The Reserve Bank of Australia on Friday confirmed its updated forecast for an annual underlying inflation rate of 2.25% at the end of 2022, and of 2.5% a year later. Yet it cautioned that the impact of supply constraints amid port congestion and shipping shortages was hard to predict, with potential risks in both directions.
“If global price pressures from supply shortages persist for longer than expected, the extent of pass-through to domestic prices could be stronger than envisaged and lead to higher inflation outcomes in Australia,” the RBA said in its quarterly statement on monetary policy.
“However, it is also possible that global goods demand eases over the next year or so, around the same time that more goods supply comes online; this could see price pressures in global goods markets dissipate and feed through to lower imported price pressures in Australia,” it said.
The central bank noted signs that supply constraints are limiting some industry activity in other countries.
Its latest upside scenario included annual inflation of more than 3% by the end of 2023 and an unemployment rate of about 3.25%. The downside scenario, which could include continued supply-chain constraints and further Covid-19 restrictions, would result in inflation slipping below 2% and an unemployment rate of up to 5.5% over the same period.
Many economists have suggested that inflation could rise more quickly than anticipated by the RBA, which updated its forecasts this week while holding the cash rate at a record-low 0.1%. Many think that the economy’s recovery from the pandemic could push the RBA to raise interest rates earlier than it anticipates.

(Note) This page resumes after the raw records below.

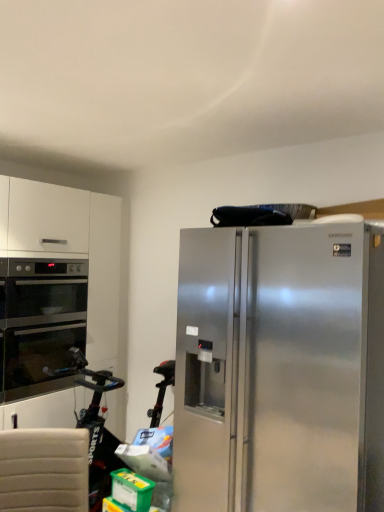
Locate an element on the screen. This screenshot has width=384, height=512. stainless steel oven at left is located at coordinates (40, 323).

The height and width of the screenshot is (512, 384). Describe the element at coordinates (40, 323) in the screenshot. I see `stainless steel oven at left` at that location.

Find the location of a particular element. stainless steel refrigerator at right is located at coordinates (280, 369).

The height and width of the screenshot is (512, 384). Describe the element at coordinates (280, 369) in the screenshot. I see `stainless steel refrigerator at right` at that location.

Locate an element on the screen. This screenshot has width=384, height=512. stainless steel oven at left is located at coordinates (40, 323).

Is stainless steel oven at left at the left side of stainless steel refrigerator at right?

Yes.

Based on the photo, is the position of stainless steel oven at left more distant than that of stainless steel refrigerator at right?

Yes, stainless steel oven at left is behind stainless steel refrigerator at right.

From the picture: Which is closer to the camera, [77,331] or [194,477]?

Point [77,331] appears to be farther away from the viewer than point [194,477].

From the image's perspective, would you say stainless steel oven at left is shown under stainless steel refrigerator at right?

No, from the image's perspective, stainless steel oven at left is not beneath stainless steel refrigerator at right.

From a real-world perspective, is stainless steel oven at left over stainless steel refrigerator at right?

Yes.

Is stainless steel oven at left thinner than stainless steel refrigerator at right?

Yes.

Considering the relative sizes of stainless steel oven at left and stainless steel refrigerator at right in the image provided, is stainless steel oven at left shorter than stainless steel refrigerator at right?

Correct, stainless steel oven at left is not as tall as stainless steel refrigerator at right.

Can you confirm if stainless steel oven at left is smaller than stainless steel refrigerator at right?

Indeed, stainless steel oven at left has a smaller size compared to stainless steel refrigerator at right.

Is stainless steel refrigerator at right a part of stainless steel oven at left?

No, stainless steel refrigerator at right is not surrounded by stainless steel oven at left.

Would you say stainless steel oven at left is a long distance from stainless steel refrigerator at right?

Yes, stainless steel oven at left is far from stainless steel refrigerator at right.

Is stainless steel oven at left facing away from stainless steel refrigerator at right?

No.

How distant is stainless steel oven at left from stainless steel refrigerator at right?

1.23 meters.

At what (x,y) coordinates should I click in order to perform the action: click on oven above the stainless steel refrigerator at right (from the image's perspective). Please return your answer as a coordinate pair (x, y). This screenshot has width=384, height=512. Looking at the image, I should click on (40, 323).

In the image, is stainless steel refrigerator at right on the left side or the right side of stainless steel oven at left?

Based on their positions, stainless steel refrigerator at right is located to the right of stainless steel oven at left.

Is the position of stainless steel refrigerator at right more distant than that of stainless steel oven at left?

That is False.

Does point (313, 286) lie in front of point (80, 279)?

Yes, it is in front of point (80, 279).

From the image's perspective, between stainless steel refrigerator at right and stainless steel oven at left, which one is located above?

stainless steel oven at left, from the image's perspective.

From a real-world perspective, which object rests below the other?

stainless steel refrigerator at right is physically lower.

Does stainless steel refrigerator at right have a lesser width compared to stainless steel oven at left?

In fact, stainless steel refrigerator at right might be wider than stainless steel oven at left.

In the scene shown: Who is taller, stainless steel refrigerator at right or stainless steel oven at left?

With more height is stainless steel refrigerator at right.

Looking at this image, considering the relative sizes of stainless steel refrigerator at right and stainless steel oven at left in the image provided, is stainless steel refrigerator at right bigger than stainless steel oven at left?

Yes.

Is stainless steel refrigerator at right completely or partially outside of stainless steel oven at left?

Yes, stainless steel refrigerator at right is located beyond the bounds of stainless steel oven at left.

Is stainless steel refrigerator at right not near stainless steel oven at left?

Yes, stainless steel refrigerator at right is far from stainless steel oven at left.

Is stainless steel refrigerator at right aimed at stainless steel oven at left?

No.

Identify the location of oven on the left of stainless steel refrigerator at right. The image size is (384, 512). (40, 323).

The height and width of the screenshot is (512, 384). What are the coordinates of `oven above the stainless steel refrigerator at right (from a real-world perspective)` in the screenshot? It's located at (40, 323).

The width and height of the screenshot is (384, 512). Identify the location of refrigerator below the stainless steel oven at left (from a real-world perspective). (280, 369).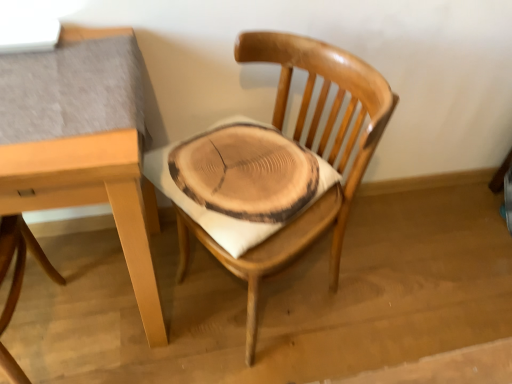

The central bank this week acknowledged that an improving economy means it could increase rates in 2023, rather than in 2024 as it had previously suggested.
On Friday the RBA confirmed its central scenario for the country’s economy to expand at an annual rate of 5.5% in 2022 and by 2.5% in 2023. Three months ago, its 2022 forecast was for annual GDP growth of 4.25%. That compares with the 4.0% growth it still expects in 2021.